11. The system of claim 10, wherein the historic center value comprises a historic average ratio established based on a number of unhealthy resources and a number of total resources.

12. The system of claim 10, wherein the historic center value comprises an average absolute number of unhealthy resources.

13. The system of claim 10, wherein the second period of time comprises a sliding predefined recent time window.

14. The system of claim 10, wherein the second period of time reflects a periodic time unit to account for seasonality.

15. The system of claim 10, wherein the first threshold and the second threshold are established based on a sensitivity input from an owner of the entity.

16. The system of claim 10, wherein the first indication and the second indication include real-world timing information associated with a first transition from the first health state to the second health state and a second transition from the second health state back to the first health state.

17. The system of claim 10, wherein:

a number of the plurality of resources is less than a threshold number of resources; and

the operations further comprise using predefined values to establish the first threshold and second threshold instead of the spread value, wherein the predefined values are set to address noise introduced when the number of the plurality of resources is less than the threshold number of resources.

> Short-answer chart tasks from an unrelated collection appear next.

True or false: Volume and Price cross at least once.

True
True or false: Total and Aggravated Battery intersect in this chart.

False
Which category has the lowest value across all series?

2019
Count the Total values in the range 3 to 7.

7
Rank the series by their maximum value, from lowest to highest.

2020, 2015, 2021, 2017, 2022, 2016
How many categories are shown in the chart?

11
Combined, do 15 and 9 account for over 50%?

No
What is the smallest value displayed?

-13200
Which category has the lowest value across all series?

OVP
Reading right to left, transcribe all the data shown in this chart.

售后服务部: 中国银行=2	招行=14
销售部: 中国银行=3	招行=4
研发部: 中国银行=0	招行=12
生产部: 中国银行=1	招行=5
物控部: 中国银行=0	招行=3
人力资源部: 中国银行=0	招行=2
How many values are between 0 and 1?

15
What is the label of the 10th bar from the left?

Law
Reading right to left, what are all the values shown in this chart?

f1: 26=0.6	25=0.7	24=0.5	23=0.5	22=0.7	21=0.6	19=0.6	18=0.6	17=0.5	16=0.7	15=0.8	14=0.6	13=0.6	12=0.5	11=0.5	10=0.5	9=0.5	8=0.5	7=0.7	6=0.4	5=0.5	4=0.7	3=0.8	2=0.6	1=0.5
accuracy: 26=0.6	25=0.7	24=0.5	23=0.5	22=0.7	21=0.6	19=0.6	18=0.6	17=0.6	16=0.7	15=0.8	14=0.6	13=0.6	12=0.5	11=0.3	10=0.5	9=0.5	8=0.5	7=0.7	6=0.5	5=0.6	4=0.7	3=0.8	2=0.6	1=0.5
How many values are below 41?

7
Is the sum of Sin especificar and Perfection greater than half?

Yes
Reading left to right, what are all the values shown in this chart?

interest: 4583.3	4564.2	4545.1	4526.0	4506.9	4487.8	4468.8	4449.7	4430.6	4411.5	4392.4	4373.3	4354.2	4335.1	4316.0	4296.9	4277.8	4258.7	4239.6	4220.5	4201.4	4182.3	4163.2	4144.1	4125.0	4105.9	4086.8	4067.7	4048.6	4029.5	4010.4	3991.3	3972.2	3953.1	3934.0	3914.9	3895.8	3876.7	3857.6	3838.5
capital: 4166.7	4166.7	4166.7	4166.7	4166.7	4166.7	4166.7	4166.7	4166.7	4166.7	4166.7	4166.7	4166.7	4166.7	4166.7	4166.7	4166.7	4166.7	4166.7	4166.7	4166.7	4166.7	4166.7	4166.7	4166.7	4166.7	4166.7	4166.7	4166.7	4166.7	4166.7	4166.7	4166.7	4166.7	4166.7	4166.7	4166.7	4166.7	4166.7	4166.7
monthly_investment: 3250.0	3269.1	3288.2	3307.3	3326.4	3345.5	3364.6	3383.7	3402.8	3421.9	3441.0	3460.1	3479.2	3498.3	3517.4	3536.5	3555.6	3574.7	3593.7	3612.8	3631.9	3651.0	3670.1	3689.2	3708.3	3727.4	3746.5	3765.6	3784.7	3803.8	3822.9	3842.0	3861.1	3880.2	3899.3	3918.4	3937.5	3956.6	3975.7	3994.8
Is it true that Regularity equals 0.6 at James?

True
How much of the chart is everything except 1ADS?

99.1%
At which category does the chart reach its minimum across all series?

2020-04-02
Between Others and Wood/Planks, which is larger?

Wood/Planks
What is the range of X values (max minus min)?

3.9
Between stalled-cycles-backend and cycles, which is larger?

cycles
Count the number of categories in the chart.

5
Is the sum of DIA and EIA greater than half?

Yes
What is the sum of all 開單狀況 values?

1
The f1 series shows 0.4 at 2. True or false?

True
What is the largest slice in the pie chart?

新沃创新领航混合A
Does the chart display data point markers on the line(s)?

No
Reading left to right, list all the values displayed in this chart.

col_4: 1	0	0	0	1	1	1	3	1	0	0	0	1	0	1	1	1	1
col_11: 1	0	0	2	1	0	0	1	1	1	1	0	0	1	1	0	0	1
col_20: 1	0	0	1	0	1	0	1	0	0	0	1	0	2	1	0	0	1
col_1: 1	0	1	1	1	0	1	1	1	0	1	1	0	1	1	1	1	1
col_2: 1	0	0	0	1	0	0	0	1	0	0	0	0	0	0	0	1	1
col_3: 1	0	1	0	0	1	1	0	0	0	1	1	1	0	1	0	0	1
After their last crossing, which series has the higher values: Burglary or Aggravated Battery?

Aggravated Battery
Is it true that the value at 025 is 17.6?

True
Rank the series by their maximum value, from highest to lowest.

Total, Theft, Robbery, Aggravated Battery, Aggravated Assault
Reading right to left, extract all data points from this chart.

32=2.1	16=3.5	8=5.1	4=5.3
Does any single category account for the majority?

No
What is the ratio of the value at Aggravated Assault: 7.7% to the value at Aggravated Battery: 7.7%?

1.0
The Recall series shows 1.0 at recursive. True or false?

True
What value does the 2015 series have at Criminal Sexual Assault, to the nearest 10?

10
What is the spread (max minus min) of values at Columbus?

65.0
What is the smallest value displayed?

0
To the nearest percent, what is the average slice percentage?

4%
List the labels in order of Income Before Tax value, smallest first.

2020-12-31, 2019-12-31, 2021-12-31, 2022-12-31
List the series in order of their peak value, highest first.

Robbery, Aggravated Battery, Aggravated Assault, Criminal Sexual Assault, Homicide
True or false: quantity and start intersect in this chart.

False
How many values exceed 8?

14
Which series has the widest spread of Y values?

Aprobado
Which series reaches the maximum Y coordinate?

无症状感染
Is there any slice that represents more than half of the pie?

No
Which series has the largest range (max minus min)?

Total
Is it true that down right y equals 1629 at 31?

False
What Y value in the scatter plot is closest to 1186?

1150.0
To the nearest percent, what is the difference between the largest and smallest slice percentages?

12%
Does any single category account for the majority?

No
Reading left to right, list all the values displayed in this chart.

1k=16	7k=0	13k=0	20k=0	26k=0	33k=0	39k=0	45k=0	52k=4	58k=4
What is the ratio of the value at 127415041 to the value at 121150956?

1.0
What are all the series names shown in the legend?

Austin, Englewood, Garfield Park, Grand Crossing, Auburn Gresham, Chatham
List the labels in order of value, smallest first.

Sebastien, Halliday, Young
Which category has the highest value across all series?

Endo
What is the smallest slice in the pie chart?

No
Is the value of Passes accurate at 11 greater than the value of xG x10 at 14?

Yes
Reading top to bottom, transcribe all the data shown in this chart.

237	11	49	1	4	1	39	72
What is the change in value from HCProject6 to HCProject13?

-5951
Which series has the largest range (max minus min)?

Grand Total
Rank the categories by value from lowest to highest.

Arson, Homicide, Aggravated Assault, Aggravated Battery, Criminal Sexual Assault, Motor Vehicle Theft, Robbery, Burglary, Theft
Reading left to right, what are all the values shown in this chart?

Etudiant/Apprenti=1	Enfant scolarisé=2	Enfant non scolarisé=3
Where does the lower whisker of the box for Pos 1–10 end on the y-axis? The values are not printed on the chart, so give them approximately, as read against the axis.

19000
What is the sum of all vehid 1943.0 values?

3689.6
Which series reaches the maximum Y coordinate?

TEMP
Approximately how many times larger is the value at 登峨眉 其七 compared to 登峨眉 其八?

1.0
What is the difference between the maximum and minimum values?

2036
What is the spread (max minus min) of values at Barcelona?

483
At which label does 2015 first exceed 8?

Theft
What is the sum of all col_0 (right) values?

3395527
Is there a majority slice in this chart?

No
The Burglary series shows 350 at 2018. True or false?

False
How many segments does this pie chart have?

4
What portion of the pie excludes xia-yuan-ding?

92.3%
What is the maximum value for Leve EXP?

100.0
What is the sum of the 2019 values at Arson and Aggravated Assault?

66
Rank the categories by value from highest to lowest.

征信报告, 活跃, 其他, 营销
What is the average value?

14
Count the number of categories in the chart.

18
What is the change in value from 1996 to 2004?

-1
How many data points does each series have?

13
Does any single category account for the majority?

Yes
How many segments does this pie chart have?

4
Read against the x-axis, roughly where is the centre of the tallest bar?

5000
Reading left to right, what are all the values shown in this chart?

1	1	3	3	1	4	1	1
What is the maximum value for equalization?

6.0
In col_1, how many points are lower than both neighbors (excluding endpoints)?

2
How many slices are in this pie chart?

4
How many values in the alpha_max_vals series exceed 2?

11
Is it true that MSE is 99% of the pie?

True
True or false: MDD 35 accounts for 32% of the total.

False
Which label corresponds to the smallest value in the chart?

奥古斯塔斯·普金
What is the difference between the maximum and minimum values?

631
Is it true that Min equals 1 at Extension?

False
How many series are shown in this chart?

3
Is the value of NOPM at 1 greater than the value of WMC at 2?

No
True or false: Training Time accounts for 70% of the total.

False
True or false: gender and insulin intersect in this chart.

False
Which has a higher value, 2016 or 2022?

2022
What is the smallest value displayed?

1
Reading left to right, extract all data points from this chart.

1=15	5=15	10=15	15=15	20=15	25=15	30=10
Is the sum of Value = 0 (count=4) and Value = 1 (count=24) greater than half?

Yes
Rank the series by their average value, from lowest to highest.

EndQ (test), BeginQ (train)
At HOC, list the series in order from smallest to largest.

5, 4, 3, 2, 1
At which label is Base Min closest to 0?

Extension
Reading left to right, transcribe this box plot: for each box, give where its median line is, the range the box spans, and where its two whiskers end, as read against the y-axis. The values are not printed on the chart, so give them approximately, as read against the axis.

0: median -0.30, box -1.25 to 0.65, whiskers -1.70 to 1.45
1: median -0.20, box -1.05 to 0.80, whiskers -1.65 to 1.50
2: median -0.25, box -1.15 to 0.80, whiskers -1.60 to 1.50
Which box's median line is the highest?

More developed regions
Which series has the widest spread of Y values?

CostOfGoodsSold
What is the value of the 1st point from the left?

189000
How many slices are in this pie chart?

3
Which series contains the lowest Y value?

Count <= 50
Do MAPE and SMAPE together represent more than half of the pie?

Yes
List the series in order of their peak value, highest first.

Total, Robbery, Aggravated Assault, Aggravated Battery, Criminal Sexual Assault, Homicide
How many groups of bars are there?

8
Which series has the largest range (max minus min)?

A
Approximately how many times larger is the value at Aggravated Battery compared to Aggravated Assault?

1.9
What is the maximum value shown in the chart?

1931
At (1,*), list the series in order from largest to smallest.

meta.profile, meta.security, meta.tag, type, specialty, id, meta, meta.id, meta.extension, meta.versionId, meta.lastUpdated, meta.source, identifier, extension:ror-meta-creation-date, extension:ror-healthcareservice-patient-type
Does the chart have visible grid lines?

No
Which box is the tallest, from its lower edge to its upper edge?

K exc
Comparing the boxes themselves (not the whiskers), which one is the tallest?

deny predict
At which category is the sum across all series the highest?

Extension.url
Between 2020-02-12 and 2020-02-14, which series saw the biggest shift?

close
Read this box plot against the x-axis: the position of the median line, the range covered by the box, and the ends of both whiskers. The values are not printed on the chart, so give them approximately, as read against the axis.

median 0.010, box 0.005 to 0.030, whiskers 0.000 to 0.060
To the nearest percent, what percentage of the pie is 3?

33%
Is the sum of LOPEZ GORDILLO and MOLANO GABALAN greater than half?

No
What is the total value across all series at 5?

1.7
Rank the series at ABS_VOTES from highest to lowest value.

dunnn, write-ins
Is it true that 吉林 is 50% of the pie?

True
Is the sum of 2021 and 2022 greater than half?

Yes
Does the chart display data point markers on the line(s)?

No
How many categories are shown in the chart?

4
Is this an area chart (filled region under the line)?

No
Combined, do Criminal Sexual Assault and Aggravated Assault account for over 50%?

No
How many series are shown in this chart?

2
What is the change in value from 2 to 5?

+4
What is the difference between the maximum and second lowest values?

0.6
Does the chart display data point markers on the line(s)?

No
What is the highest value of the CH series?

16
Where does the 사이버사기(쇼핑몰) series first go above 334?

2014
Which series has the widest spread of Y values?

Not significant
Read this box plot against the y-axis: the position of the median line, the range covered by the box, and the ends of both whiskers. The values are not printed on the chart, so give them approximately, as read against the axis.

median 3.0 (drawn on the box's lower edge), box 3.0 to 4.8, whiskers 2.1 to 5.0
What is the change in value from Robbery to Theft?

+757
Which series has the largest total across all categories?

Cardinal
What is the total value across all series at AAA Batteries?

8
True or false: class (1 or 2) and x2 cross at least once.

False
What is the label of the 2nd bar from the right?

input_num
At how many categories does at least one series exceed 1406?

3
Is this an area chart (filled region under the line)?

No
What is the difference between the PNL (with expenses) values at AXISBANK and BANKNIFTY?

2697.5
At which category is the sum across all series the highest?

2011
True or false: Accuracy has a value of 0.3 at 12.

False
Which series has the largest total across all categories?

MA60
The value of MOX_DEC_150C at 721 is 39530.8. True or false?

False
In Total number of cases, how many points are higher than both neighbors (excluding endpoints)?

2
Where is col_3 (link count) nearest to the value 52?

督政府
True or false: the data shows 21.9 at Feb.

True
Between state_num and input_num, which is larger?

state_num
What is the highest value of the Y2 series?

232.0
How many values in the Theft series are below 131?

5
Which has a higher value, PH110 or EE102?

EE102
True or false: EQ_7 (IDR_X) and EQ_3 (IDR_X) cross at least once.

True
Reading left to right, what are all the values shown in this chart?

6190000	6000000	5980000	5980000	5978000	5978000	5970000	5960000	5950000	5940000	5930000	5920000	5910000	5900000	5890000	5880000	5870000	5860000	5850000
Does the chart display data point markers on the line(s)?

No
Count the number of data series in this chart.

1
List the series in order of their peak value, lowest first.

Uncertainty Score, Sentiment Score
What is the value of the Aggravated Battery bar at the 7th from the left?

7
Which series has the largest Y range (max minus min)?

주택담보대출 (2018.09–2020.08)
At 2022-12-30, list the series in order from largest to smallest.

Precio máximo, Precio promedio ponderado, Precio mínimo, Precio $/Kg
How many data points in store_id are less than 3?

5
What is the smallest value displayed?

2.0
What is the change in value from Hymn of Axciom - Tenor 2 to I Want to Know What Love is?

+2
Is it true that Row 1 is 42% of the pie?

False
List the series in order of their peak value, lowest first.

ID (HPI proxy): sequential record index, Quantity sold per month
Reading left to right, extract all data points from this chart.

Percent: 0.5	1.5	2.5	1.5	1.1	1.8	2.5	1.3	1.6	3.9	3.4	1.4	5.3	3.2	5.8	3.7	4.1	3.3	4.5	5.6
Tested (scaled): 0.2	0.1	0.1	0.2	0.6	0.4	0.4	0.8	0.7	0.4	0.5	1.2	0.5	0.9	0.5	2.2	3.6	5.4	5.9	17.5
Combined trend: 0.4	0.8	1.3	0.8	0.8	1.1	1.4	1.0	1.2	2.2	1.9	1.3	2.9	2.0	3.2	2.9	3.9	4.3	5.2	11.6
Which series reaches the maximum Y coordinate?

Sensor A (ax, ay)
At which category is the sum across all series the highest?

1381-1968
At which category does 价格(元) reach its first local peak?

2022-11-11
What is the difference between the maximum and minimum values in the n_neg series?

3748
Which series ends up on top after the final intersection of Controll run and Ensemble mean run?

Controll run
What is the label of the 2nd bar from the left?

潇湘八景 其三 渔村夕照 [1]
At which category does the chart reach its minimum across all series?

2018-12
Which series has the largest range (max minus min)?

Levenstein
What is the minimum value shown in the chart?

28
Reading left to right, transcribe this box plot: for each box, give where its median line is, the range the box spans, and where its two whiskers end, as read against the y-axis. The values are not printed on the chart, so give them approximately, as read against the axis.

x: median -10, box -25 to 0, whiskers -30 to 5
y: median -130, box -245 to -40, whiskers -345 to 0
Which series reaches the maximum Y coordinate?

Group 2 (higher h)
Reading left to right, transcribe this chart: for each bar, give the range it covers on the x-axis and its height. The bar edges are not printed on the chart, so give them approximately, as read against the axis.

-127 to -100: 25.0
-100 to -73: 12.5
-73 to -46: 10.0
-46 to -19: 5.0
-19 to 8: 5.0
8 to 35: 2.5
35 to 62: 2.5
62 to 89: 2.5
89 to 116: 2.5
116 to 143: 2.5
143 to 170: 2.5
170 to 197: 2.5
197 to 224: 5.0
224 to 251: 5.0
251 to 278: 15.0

18. A method for reducing noise in health determination for an entity configured in a distributed computing environment, comprising:

continually receiving, during a first period of time, a current value established based on whether a resource, of a plurality of resources, upon which the entity depends, is healthy or unhealthy at a present time during the first period of time;

determining, at a first time during the first period of time and based on a first comparison of the current value to a first threshold that triggers a transition for the entity from a first health state to a second health state, that the current value crosses the first threshold, wherein the first threshold is established based on:

a historic center value calculated based on historic values established based on whether the resource, of the plurality of resources is healthy or unhealthy at a sampled time during a second period of time before the first period of time; and

a first multiple of a spread value for the historic center value;

providing, based on the determining that the current value crosses the first threshold, a first indication that the entity has transitioned from the first health state to the second health state;

responsive to determining that the current value crosses the first threshold, determining, at a second time during the first period of time after the first time and based on a second comparison of the current value to a second threshold that triggers a transition for the entity from the second health state back to the first health state, that the current value crosses the second threshold, wherein the second threshold is established based on:

the historic center value; and

a second multiple of the spread value for the historic center value; and

providing, based on the determining that the current value crosses the second threshold, a second indication that the entity has transitioned from the second health state back to the first health state.

19. The method of claim 18, wherein the historic center value comprises:

a historic average ratio established based on a number of unhealthy resources and a number of total resources; or

an average absolute number of unhealthy resources.

20. The method of claim 18, wherein the first threshold and the second threshold are established based on a sensitivity input from an owner of the entity.